L’auteur veut d’abord faire l’étude systématique des
restes de constructions défensives élevées dans l’Érétriade,
pour utiliser le nom antique de ce territoire qui, avec ses
presque 1500 km², appartenait à une des cités les plus
étendues de la Grèce. Pour reprendre les distinctions qu’il
établit entre les différentes formes de constructions à usage
guerrier, Fachard dresse un tableau très complet des
forteresses, habitats fortifiés, tours –tous trois en grand
appareil– et des simples fortins en pierres sèches qui ont
été érigés dans la campagne de la cité. Certains –surtout les forteresses– sont restés en usage
jusqu’à l’époque ottomane.
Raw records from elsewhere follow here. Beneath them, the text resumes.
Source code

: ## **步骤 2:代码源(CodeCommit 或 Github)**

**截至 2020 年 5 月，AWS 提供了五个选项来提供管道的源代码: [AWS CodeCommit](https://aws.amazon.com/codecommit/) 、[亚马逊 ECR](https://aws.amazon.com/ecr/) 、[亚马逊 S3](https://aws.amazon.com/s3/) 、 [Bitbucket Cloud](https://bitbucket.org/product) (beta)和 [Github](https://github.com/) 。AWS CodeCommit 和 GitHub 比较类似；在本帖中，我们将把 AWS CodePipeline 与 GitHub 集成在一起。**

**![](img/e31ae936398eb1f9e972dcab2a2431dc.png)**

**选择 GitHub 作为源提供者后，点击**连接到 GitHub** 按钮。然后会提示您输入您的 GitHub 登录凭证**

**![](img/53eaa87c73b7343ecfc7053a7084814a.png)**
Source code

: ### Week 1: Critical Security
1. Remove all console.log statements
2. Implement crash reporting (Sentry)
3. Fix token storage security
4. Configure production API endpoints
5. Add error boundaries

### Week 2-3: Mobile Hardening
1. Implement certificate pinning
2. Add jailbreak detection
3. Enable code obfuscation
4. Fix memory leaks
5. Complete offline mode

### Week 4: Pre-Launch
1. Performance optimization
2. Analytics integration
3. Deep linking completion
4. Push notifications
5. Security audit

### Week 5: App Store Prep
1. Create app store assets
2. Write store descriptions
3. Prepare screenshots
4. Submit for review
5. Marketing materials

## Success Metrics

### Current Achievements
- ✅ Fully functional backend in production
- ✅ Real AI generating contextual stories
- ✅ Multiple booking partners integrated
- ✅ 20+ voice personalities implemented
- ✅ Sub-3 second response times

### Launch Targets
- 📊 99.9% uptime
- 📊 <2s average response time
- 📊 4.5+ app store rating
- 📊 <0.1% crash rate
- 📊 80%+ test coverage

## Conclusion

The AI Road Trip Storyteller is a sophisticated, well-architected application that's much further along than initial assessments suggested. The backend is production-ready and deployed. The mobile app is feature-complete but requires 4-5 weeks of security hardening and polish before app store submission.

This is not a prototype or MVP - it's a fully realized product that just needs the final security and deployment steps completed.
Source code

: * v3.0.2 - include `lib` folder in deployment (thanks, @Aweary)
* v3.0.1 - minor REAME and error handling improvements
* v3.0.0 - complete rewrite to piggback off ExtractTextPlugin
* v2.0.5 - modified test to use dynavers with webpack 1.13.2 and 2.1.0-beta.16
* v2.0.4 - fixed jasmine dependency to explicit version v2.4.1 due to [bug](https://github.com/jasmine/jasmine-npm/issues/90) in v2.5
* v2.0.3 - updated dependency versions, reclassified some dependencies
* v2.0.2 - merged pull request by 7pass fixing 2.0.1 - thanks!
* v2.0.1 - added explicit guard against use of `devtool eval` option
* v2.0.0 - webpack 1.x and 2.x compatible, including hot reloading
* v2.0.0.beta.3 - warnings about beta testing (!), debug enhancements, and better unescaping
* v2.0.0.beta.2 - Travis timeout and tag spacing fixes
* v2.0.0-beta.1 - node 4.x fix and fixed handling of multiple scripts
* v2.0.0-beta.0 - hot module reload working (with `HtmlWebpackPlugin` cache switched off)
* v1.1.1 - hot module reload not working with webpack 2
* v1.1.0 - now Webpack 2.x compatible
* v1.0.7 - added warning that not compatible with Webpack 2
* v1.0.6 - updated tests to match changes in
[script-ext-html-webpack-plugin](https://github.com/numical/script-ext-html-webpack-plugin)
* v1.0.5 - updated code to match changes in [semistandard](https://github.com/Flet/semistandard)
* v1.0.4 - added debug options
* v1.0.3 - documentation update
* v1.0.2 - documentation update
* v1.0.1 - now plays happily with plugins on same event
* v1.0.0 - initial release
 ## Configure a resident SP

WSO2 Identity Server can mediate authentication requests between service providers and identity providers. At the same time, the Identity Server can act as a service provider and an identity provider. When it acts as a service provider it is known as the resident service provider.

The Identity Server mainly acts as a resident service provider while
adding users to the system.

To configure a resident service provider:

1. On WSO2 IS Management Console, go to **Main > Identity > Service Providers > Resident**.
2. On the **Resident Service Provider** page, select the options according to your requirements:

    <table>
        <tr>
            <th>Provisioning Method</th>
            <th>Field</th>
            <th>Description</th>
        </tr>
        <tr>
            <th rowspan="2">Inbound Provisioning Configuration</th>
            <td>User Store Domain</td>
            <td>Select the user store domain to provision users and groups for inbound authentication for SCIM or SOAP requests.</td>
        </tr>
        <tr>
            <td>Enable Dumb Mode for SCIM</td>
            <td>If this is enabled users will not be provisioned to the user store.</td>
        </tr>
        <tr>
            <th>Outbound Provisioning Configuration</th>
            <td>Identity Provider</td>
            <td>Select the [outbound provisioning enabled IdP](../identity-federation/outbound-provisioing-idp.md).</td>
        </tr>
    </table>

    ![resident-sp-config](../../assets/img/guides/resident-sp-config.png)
Mais l’histoire ultérieure de l’île, la modification très profonde de la
géographie de l’habitat et l’appauvrissement de la population laissent penser que la quasi-
totalité de les 38 constructions qu’il étudie dans son corpus, protégées par le poids des blocs
utilisés, constituent la totalité ou la quasi-totalité de cette architecture défensive.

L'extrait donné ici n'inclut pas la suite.